One of Stahl's alleged girlfriends was a prostitute named Jessica P. Cortes. Born in Argentina 22 years ago, Cortes came to the United States at age nine. Cortes was 14 when she started taking her clothes off for tips at Ybor Strip, using her older sister's identification. Through Martin, she met Stahl at the Ybor City adult nightclub when she was about 16. Cortes had already given birth to two children by then.

Cortes says she had a four-year relationship with Stahl. After her mother died, Cortes told investigators, she became addicted to heroin. She got so strung out that she was fired from Ybor Strip. She moved to the Mons Venus and Stahl followed her.

When Stahl offered to put her up in an apartment in 1998, Cortes eagerly accepted. "I didn't have a place to go," she told Assistant State Attorney Sinacore. "I was bad on heroin."

Stahl shared his young conquests with doctors he'd befriended through his personal-injury practice, according to Cortes. "Eventually after he's done [having sex with] them, he would pass them on," she says.

Cortes kept turning tricks herself. She told investigators about a limousine trip that she and another Mons dancer, Shawna M. Douglas, took to the Fort Lauderdale area in 1999. From there, Cortes says they sailed to Key West on a yacht owned by then-major league baseball outfielder Derek Bell, a Tampa native who allegedly paid them $1,500 for sex on the boat.

The women say a Stahl associate, a video jockey with the nickname of Wiz, set up the trip. There was plenty of alcohol and Ecstasy onboard, but Cortes says she was craving heroin. After Bell tried to get the women to have sex with his shipmates, Cortes and Douglas say they refused and hitched an automobile ride home with another partier.

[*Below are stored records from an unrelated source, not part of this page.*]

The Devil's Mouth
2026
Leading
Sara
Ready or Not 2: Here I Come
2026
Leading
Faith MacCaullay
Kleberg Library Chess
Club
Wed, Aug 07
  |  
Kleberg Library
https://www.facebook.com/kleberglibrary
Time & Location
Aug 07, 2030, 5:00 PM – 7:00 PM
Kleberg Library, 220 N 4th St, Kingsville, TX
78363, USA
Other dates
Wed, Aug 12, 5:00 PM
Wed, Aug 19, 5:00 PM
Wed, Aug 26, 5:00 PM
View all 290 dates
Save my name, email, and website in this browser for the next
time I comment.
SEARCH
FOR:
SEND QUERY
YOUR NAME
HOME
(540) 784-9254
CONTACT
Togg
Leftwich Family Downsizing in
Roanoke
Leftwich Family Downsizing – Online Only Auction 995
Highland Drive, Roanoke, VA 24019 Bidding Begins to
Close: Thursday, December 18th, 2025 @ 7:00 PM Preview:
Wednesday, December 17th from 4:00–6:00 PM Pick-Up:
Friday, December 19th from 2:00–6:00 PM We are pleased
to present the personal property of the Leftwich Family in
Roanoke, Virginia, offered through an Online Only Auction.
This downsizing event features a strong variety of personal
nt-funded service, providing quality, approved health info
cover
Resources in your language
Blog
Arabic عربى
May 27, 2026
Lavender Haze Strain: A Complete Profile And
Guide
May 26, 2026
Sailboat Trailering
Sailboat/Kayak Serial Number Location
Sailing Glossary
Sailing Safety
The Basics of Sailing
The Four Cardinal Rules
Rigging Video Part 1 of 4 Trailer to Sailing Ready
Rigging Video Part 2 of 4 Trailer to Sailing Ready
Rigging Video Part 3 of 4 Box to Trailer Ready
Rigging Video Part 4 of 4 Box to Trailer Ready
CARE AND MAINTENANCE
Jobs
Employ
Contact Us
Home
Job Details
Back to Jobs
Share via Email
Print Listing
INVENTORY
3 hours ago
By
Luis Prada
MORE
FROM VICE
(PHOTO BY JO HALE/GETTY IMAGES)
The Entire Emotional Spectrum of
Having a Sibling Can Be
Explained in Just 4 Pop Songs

Back in the Bay area, Douglas, now 24, says she also regularly had sex with Stahl for money. "I mean, we slept together, it was at least once a month, when I ran out of money and he knew I was on drugs so he knew it was easy for me to be with him," Douglas told sheriff's detectives. "I spent all my money on heroin and I needed money for rent and, you know, he knew it was easy for him."

Starting in 1996, when Douglas was 17, she says she and another girl were paid $300 each time they had sex with two doctor friends of Stahl's. When the mother of the other girl found out, Douglas says a lawsuit was threatened. Douglas says Stahl paid her $3,000 to keep quiet.

His defense

In an interview with GCBR, Stahl spoke only briefly about his criminal case. "My attorneys won't let me talk about it," he says.

Buddy Gissendanner represents Stahl. His previous lawyers, Norman S. Cannella and John Cuesta, withdrew from the case after Stahl stopped taking their calls.

"I'm the only one who's been prosecuted," says Stahl. The state attorney's office has dropped the related cases against the other professionals, according to Stahl. He wonders why Ober hasn't done the same for him. Assistant State Attorney Sinacore couldn't be contacted by GCBR.

"They learned from the people involved that I knew nothing about what was going on," says Stahl. "They found that out very soon on in the case. They found out I did not know that my paralegal and the 13-year-old had gone into business together and they worked out of this apartment that I had co-signed on. Both of them told the police this."

Shawn Martin has vouched for him, Stahl claims. "He testified that the girl denied having sex with me," he says.

When does he expect his trial? "Never," says Stahl. "I don't think there's anything to try."

If Stahl is wrong, he unwittingly furnished the state with a preview of his defense a month after his 2001 arrest.

A sheriff's informer, unidentified in state records but apparently a young woman, called Stahl's office as a tape recorder ran. The informer asked Stahl if he was worried about a phone tap.

"Well, no, no and no, listen," a transcript quotes Stahl saying. "It's perfectly legal for you [to] hook me up with legal girls. Girls that are 18 or older, OK?"

"OK," says the informer.

"Nothing wrong with that," Stahl assures her.

"Yeah, OK."

"Nothing wrong with that," Stahl says. "I mean it's not like, I mean, have you ever heard of me buying a prostitute ever in your life? I have never bought a prostitute, right? I mean, you introduce me to a girl and I take the girl out. You know, I date her¦ You know what I mean?"